How to transfer a binary tree (not a balanced tree) across two different systems efficiently, retaining its complete structure?
The obvious way would be to convert your binary tree to an array of nodes, replacing each pointer in the original tree with an index to a node in the array. You can then transmit that array, and on the other end reconstruct a tree with identical structure.
This structure given below
[x]
/ \
[L] [R]
\
[P]
can be translated easily into
(X,(L,-,(P,-,-)),(R,-,-))
Also, read a post by Eric Lippert.
NOTE: I feel, similar thing should work for arbitrary trees. Any comments?
Define serialization functions.
void serialize( FILE *f, my_tree *node, _Bool is_root ) {
if ( node == NULL ) {
fputc( no_child, f );
return;
}
if ( ! is_root ) fputc( data_prefix, f );
write_data( f, node->data );
fputc( data_terminator, f );
write_data( node->left_child );
write_data( node->right_child );
}
void deserialize_node( FILE *f, my_tree *node ) {
node->data = read_data_field( f );
if ( fgetc( f ) != no_child ) {
node->left_child = calloc( 1, sizeof( my_tree ) );
deserialize( f, node->left_child, false );
}
if ( fgetc( f ) != no_child ) {
node->right_child = calloc( 1, sizeof( my_tree ) );
deserialize( f, node->right_child, false );
}
}
Come to think of it, this simple scheme (where data_terminator
and no_child
must be single characters) allows both data_terminator
and no_child
to be equal.
The main issue with this is that you have to replace pointers or references from your in memory representation with something else that can be used to unambiguously represent the node that was pointed to.
foo
/ \
cat zebra
\
dog
One way to do this is to exchange the pointers for keys -- more like an array index than a proper pointer.
1 2 "foo"
3 _ "cat"
_ _ "zebra"
_ _ "dog"
In this representation the first field is the line number (counting starts at 0, which is the root node) of the left child, the second field is the right child, and the third field is the value. The tree is ordered alphabetically. This seems simple, but can be difficult to actually do.

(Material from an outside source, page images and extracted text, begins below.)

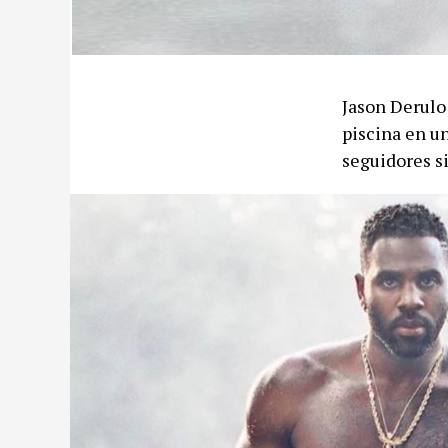
Jason Derulo 
piscina en u
seguidores si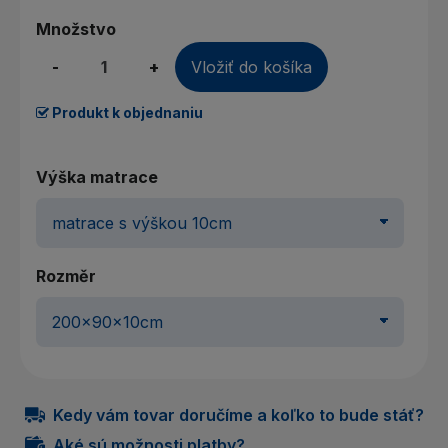
Množstvo
-
+
Vložiť do košíka
Produkt k objednaniu
Výška matrace
Rozměr
Kedy vám tovar doručíme a koľko to bude stáť?
Aké sú možnosti platby?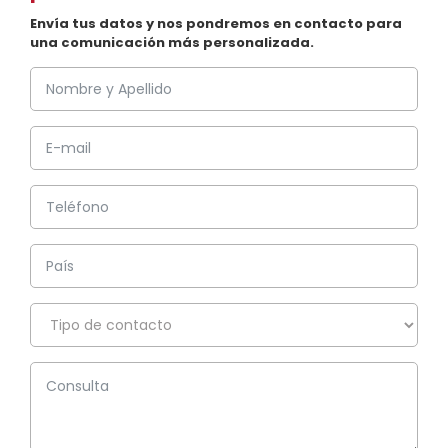
Envía tus datos y nos pondremos en contacto para
una comunicación más personalizada.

A similar approach would put the key in each entry rather than rely on position. This method could use the original pointers as the keys and the read-in code would have to build a translation/symbol table to switch between the keys and new pointers.
Another way to go about this is with a lisp-esque tree: (foo (cat () (dog () ()) (zebra () () ))
Formatted for easy viewing:
(foo
(cat
()
(dog
()
()
)
)
(zebra
()
()
)
)
This can be easily generated by a simple in order traversal. It can also be read in with a very simple recursive decent parser. You can also alter this to decrease the sizes of leaf nodes in the serialized format by omitting the nil
or ()
or whatever you chose for NULL pointers.
Another method, which is similar to the first, is to store all of tree in one chunk of memory that can be dumped to and read back from disk. The pointers in this would be relative to the beginning of this memory chunk, rather than absolute pointers. This would be a fast way for two programs on the same type of machine (using the same CPU memory width) to share trees (or other graphs), but is likely to be difficult to implement.
The lisp-esqe version of this is super easy to implement, but does not easily extend to things that aren't trees, where there could be a cyclic reference or more than one parent for a particular node, though it can be done. It also does not easily extend to handle storing more than one structure in a particular file.
The line positional index version works for most types of graphs, but storing more than one structure in a particular file would need to alter this format somewhat.
No matter what you choose you will need to make sure you can handle all values that could be present as node data. For instance if the node data could contain a "
, )
, or \n
then it might cause problems in some of the formats I've show, and those characters would need to be escaped. You could prefix fields with their length or use constant structure layout to account for this, though.
You will also need to make sure that any binary fields are stored in an endian consistent manner if you plan on sharing data between different machine types. You will also want this data to have consistent size (use stdint.h types rather than int and long) and a canonical representation for things like floating point numbers.